§ **本文抜粋**
「かわいい不良」だった高校時代のお話

 米ニューヨーク州ウッドストックの森に暮らす岡山県出身の作家・小手鞠(こでまり)るいさんが、ふるさとの読者に向けてつづるコラム。今回は、岡山で伸び伸びと過ごした青春時代の思い出を教えてくれました。

「かわいい不良」だった高校時代のお話

▲アメリカのバレンタインズ・デイは、男(夫)から女(妻)に薔薇(ばら)の花束を贈って、食事に誘うのが一般的。義理チョコは贈りません。本当にスウィートな恋人たち、そして、夫婦の愛の日なのです

 今回ご紹介するおたよりは31歳の方から。

§ **課題 A**
高校時代のコラムのうち、「米ニューヨーク州ウッドストッ」から「今回ご紹介するおたよりは31歳の方から。」までのすべてを一字も変えずに書き写すこと。
§ **課題 B**
高校時代のコラムで「米ニューヨーク州ウッドストックの森に暮らす」で始まる段落を、主な事実を残して短くまとめること。
§ **課題 C**
高校時代を振り返るコラムの本文を、最後の一文の後から書き継ぐこと。

§ **提供データ**
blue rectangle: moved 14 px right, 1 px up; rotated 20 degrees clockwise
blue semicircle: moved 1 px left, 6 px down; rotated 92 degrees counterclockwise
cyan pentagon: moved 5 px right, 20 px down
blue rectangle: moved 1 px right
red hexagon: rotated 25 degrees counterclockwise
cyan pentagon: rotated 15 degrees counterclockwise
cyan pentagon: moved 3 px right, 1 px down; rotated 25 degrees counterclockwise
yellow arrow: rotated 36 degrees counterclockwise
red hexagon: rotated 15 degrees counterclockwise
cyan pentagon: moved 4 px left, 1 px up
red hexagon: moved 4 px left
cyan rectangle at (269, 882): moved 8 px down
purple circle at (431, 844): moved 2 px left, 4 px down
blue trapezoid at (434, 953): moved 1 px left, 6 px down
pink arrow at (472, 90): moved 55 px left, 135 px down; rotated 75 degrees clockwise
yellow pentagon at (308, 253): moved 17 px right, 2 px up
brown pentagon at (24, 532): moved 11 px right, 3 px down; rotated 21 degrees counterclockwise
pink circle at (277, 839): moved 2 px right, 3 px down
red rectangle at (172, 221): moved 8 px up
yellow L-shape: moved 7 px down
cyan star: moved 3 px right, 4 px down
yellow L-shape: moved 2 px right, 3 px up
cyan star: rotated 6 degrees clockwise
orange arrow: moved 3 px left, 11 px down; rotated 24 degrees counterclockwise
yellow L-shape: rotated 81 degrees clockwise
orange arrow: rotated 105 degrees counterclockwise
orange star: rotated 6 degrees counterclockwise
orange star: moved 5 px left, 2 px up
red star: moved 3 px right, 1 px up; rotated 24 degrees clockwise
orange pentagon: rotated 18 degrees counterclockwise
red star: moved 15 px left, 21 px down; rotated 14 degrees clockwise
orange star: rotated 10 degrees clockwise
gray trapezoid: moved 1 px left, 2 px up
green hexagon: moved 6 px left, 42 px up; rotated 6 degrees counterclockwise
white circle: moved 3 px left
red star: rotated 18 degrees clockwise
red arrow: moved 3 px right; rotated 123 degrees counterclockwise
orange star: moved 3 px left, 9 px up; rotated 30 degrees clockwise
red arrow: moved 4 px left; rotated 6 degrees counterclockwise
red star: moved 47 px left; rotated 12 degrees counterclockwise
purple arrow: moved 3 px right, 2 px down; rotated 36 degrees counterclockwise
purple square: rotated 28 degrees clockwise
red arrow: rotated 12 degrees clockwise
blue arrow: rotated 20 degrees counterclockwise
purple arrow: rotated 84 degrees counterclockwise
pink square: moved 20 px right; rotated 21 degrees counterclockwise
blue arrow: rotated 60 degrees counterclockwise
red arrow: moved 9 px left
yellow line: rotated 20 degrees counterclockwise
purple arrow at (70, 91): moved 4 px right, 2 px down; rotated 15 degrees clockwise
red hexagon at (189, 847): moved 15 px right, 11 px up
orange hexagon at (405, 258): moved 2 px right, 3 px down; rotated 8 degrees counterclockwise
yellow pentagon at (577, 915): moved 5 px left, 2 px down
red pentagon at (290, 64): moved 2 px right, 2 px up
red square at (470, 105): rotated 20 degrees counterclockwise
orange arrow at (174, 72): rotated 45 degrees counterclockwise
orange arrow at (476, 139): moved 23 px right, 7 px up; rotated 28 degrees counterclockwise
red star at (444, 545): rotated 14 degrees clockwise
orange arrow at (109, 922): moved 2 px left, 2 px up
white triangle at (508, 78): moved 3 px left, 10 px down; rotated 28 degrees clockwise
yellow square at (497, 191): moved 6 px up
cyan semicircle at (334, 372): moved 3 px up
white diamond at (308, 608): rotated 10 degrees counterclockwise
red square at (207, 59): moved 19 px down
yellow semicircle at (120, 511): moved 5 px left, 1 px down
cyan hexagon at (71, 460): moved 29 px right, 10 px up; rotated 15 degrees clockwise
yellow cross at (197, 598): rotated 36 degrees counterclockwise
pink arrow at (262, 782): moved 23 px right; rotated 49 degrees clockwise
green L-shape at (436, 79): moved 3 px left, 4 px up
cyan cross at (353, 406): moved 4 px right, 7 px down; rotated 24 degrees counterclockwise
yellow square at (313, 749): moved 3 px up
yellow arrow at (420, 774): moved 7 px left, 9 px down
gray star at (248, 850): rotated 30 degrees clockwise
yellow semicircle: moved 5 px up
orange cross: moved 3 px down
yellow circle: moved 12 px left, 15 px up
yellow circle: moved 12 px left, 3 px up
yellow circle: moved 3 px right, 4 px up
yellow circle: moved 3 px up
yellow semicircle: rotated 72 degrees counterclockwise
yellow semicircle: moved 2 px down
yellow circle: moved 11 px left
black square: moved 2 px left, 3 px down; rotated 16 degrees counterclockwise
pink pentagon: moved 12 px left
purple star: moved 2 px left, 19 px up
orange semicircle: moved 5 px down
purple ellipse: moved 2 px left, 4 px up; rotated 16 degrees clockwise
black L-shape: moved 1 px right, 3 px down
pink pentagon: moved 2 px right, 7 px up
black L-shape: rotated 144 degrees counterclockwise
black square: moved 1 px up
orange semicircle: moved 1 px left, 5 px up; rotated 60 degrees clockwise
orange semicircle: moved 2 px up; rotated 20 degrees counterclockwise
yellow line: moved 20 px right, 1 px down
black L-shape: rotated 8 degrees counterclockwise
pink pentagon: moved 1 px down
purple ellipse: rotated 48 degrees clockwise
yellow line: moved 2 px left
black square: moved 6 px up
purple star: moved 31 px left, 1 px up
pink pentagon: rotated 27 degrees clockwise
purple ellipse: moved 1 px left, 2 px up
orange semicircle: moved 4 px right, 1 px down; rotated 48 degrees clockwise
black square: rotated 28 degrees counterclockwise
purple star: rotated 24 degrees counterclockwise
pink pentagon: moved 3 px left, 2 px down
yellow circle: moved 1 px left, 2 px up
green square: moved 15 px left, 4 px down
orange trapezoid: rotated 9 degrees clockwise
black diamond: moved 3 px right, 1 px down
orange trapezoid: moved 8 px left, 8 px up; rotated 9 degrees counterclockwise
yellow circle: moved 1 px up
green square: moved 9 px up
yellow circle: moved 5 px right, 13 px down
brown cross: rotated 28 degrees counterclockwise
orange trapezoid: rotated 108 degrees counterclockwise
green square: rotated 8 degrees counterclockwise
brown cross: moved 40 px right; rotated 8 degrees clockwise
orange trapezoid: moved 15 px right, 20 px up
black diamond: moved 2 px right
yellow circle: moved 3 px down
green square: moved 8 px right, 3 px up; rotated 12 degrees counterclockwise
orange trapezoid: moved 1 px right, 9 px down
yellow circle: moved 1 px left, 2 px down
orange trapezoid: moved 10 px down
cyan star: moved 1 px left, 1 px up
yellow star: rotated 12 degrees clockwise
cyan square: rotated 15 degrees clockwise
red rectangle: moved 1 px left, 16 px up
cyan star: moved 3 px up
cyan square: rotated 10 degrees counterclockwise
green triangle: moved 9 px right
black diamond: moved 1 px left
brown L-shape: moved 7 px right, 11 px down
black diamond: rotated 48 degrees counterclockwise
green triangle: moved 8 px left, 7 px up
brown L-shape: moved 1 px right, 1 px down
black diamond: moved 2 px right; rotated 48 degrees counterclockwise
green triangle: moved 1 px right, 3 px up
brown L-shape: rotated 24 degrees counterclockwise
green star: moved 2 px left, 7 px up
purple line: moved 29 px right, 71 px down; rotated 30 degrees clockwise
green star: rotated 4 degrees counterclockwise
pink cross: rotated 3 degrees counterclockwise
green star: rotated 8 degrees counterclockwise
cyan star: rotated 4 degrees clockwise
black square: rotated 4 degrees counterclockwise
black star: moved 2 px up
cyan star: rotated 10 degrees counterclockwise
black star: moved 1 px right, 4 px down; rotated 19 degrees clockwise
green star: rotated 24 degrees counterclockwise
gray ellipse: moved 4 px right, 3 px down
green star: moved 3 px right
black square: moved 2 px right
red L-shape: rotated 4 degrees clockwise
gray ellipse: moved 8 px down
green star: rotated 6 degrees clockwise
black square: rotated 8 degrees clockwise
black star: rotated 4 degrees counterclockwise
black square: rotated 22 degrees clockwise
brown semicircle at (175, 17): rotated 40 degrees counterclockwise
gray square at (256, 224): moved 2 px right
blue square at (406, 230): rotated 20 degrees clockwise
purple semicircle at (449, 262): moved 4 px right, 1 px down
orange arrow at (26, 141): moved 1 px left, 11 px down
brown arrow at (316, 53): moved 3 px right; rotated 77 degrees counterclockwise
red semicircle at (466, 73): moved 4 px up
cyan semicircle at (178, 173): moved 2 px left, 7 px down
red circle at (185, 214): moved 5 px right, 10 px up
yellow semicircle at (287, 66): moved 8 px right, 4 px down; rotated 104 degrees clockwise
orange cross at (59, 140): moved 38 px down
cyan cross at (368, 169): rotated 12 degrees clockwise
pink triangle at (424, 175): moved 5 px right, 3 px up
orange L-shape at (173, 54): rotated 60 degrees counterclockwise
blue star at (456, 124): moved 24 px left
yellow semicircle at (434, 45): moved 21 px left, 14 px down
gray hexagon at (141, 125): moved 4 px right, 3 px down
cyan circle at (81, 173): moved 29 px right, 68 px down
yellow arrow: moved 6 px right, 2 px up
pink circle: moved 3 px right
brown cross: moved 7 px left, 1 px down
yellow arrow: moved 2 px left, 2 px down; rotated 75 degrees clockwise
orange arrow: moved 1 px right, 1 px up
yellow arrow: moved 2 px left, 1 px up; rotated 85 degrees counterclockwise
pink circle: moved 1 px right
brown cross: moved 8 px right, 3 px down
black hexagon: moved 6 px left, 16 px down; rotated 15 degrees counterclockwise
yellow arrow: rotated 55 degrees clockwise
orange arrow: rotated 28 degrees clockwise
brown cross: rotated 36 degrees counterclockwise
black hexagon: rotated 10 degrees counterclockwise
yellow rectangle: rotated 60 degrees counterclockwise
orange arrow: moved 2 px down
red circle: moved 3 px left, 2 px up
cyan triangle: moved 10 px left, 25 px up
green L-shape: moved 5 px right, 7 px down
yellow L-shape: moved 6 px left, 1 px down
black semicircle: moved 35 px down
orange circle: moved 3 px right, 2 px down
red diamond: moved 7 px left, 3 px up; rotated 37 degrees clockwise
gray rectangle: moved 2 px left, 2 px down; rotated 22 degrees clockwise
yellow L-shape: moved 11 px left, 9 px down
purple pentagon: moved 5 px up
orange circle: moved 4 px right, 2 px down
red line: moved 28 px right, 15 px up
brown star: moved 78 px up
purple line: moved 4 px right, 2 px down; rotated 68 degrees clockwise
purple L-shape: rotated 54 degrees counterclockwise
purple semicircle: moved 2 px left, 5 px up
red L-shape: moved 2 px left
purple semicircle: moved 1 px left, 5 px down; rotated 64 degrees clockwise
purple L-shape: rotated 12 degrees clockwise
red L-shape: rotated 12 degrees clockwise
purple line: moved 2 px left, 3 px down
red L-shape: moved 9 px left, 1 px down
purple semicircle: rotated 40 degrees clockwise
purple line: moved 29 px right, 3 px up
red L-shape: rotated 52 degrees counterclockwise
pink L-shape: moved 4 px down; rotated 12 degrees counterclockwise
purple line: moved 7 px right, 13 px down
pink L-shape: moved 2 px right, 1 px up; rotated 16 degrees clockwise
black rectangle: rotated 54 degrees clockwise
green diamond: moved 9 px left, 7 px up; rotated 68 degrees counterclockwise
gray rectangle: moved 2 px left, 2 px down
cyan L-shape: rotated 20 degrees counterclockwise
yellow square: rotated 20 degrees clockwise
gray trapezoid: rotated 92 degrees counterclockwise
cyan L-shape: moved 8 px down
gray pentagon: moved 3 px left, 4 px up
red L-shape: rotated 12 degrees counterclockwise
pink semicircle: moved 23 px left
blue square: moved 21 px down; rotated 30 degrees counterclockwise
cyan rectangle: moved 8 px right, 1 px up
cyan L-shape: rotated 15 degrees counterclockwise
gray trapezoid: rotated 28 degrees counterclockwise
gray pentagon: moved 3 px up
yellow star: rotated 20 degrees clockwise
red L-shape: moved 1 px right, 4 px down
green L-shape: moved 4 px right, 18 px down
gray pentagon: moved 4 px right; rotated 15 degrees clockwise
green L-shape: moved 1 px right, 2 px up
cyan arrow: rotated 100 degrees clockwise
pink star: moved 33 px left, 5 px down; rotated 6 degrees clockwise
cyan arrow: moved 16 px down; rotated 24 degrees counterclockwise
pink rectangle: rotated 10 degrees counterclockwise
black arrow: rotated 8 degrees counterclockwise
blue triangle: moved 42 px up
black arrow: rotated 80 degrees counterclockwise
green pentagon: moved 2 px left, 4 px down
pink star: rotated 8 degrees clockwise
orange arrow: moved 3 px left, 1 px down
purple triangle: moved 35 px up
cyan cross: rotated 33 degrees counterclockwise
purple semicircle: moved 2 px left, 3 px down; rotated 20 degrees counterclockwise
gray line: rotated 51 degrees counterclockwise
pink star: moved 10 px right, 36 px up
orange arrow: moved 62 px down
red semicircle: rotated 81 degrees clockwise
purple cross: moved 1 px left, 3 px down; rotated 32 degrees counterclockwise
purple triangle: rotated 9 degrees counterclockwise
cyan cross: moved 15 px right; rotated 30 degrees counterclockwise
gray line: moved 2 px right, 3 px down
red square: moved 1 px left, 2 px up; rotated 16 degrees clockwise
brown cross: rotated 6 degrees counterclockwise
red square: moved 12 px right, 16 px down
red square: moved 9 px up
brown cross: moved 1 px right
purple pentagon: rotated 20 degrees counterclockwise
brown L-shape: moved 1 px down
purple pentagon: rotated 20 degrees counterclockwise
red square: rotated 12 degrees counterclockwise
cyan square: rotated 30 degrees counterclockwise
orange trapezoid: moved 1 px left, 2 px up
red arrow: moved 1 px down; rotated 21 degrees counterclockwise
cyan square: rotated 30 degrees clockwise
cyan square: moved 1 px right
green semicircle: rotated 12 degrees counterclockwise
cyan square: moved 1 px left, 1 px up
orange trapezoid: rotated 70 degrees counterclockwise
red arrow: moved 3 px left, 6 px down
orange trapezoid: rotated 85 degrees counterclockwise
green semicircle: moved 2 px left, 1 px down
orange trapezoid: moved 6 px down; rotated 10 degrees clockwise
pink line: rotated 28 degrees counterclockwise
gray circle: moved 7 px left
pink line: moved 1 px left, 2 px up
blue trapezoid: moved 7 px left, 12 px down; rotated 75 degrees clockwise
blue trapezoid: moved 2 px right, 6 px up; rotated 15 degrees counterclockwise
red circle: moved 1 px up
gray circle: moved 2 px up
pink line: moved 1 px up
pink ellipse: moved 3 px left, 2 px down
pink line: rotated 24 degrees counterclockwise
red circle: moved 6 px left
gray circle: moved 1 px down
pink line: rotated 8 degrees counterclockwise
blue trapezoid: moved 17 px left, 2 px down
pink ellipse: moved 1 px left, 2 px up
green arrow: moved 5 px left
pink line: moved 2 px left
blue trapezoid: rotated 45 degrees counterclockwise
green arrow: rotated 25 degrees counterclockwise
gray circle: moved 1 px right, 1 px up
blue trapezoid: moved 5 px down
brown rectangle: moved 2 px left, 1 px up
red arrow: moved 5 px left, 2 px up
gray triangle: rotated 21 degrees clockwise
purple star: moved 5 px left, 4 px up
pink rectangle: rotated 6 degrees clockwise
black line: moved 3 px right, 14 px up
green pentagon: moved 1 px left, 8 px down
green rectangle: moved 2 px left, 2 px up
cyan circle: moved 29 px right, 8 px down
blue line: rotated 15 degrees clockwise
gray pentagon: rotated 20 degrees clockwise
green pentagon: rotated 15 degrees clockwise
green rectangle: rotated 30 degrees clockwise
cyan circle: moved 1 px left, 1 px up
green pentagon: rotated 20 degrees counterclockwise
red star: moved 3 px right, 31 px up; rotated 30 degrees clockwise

§ **解答 A**
米ニューヨーク州ウッドストックの森に暮らす岡山県出身の作家・小手鞠(こでまり)るいさんが、ふるさとの読者に向けてつづるコラム。今回は、岡山で伸び伸びと過ごした青春時代の思い出を教えてくれました。

「かわいい不良」だった高校時代のお話

▲アメリカのバレンタインズ・デイは、男(夫)から女(妻)に薔薇(ばら)の花束を贈って、食事に誘うのが一般的。義理チョコは贈りません。本当にスウィートな恋人たち、そして、夫婦の愛の日なのです

 今回ご紹介するおたよりは31歳の方から。

§ **解答 B**
岡山県出身で米ニューヨーク州ウッドストックの森に暮らす作家・小手鞠るいさんが、ふるさとの読者に向けて書くコラム。今回は、岡山で伸び伸びと過ごした青春時代の思い出を語っている。

§ **解答 C**
 【いつもコラムを楽しみにしています。桃が流れてきたという笹ヶ瀬川のほとりで育ち、朝日高校に進学しました。文章を書くのが大好きで、朝日でも勉強せずに本ばかり読んでいました。そんな日々が懐かしいです】

 これってまるで「私」のことじゃないですか! 笹ヶ瀬川のほとりで育った私も、中山中学校を卒業したあと、岡山県立岡山朝日高校に進学しました。文章を書くのが大好きで、勉強もせずに…もそっくりです。うれしくなってしまいました。

 そんなわけで、今回は高校時代のお話を。実は私は、朝日高校に進学したかったわけではありません。私の世代の場合、県立高校の普通科に進みたい人は、共通の試験を受けて、3校(朝日、操山、大安寺)のうち、どこかに、振り分けられるようになっていたのです。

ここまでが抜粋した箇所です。